We had a field trip to Yad Vashem today and it was so eye opening. Yad Vashem is the Holocaust Memorial in Jerusalem and it was really good going there. By the way, none of the pictures in this post are mine, since we weren’t allowed to take pictures.
The museum is a concrete, triangle shaped hall with rooms weaving off the sides. To get to the other end of the museum, you have to go through all these rooms that go chronologically through the Holocaust. It was really busy today so I couldn’t take as much time as I wanted to in there, looking at everything, at all the possessions of Holocaust victims, at explanations of the ghettos, and the concentration camps. I got to see how all of these people that were murdered, humiliated, and tortured were real people. They were regular humans just like us, who went to school, went to work, had families, had hobbies, and did the same things we did.

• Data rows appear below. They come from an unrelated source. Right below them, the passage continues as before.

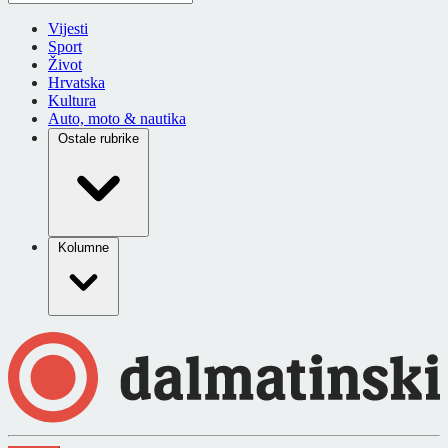
Vijesti
Sport
Život
Hrvatska
Kultura
Auto, moto & nautika
Ostale rubrike
Kolumne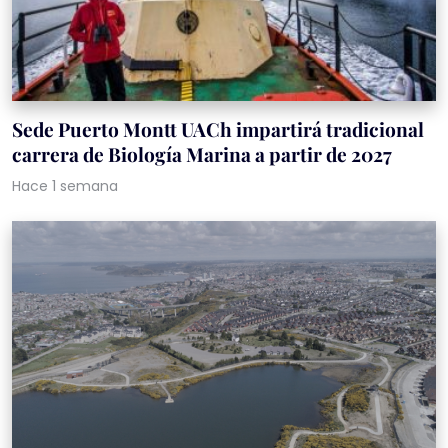
Sede Puerto Montt UACh impartirá tradicional
carrera de Biología Marina a partir de 2027
Hace 1 semana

There was a lot of anti-semitism during that time and all throughout history really. Many Jews just haven’t had it very good. Hitler had a particular hatred for them and when he was in prison he wrote Mein Kampf, which is both an autobiography and writings explaining his socialist, nazism, political ideologies. In there he wrote how Jews are not even people, that they cannot be considered human beings. Because of those thoughts, they felt it was okay to completely exterminate them.

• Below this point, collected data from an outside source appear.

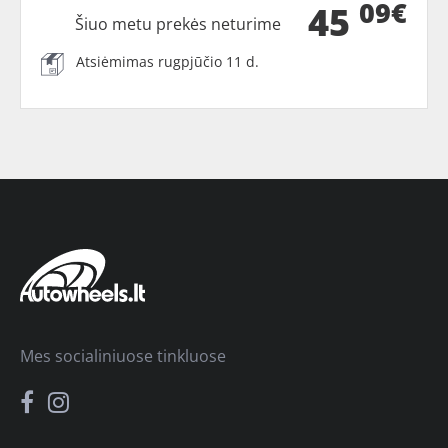
09€
45
Šiuo metu prekės neturime
Atsiėmimas rugpjūčio 11 d.
Mes socialiniuose tinkluose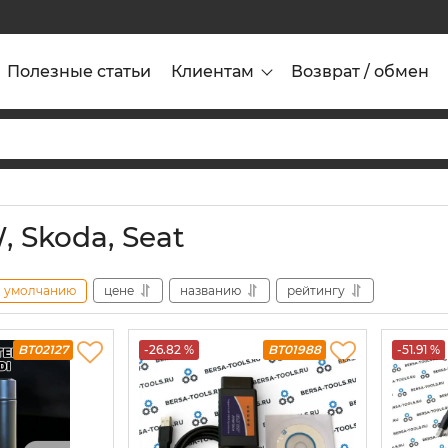
Полезные статьи
Клиентам
Возврат / обмен
, Skoda, Seat
умолчанию
цене
названию
рейтингу
BT02127
-26.82 %
BT01988
-51.91 %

Six million Jews were exterminated during the Holocaust. These people were brutally murdered. Why? No one really understands. Jews have been persecuted for so long. Some people think that they might have been singled out because they wouldn’t assimilate with all of the other people. They had their own religion and their own practices and it was just easier for them to live together. Also, Jews were powerful and had money. They were just different people. The earlier roots of some of their persecution also is that Jews were responsible for the death of Christ. However, none of these reasons justify what happened to them. Nothing could ever justify for the physical and psychological pain and suffering they were subjected to.

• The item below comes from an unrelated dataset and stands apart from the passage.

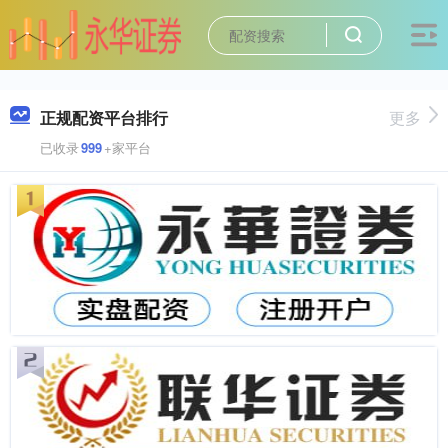
正规配资平台排行
更多
已收录
999
+家平台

This is the Hall of Names inside the museum. They have named as many victimized, murdered Jews as possible. A large part of Yad Veshem is research and they study all about the Holocaust and about the people. They want to name and recognize as many as they can. It was so much more real to me going to this Holocaust memorial in Jerusalem because this is where all of the Jews are at today. It is such an important part of these people’s history.
More gruesome notes on the Holocaust:
-In some concentration camps, the people were given a slice of bread and some yogurt or something, which is hardly 200 calories. How could you survive? You couldn’t. Many people’s goals was just to survive another day, another minute. So many of them couldn’t do it. The few that did survive were subject to the most intense psychological horrors.
-They had to go on death marches, where they walked around Europe, in snow often times. One blanket was given to four people.
-“A child is orphaned when it loses its parents. A nation is orphaned when it loses its children.”
-There were over 1000 ghettos in Eastern Europe; zero in Western Europe.
-Jews were stripped before they went into gas chambers, so humiliating. Then they would be packed into the gas chambers and annihilated with Cyclone B, which was an insecticide. After they were all dead, officers would go in and take the bodies to the crematoriums. Officers would also get gassed after being there for too long. They had to be cycled through.
Adolf Hitler was only one man, and because of him, six million men, women, and children died.
“Liberated but not free – that was the paradox of the Jews.”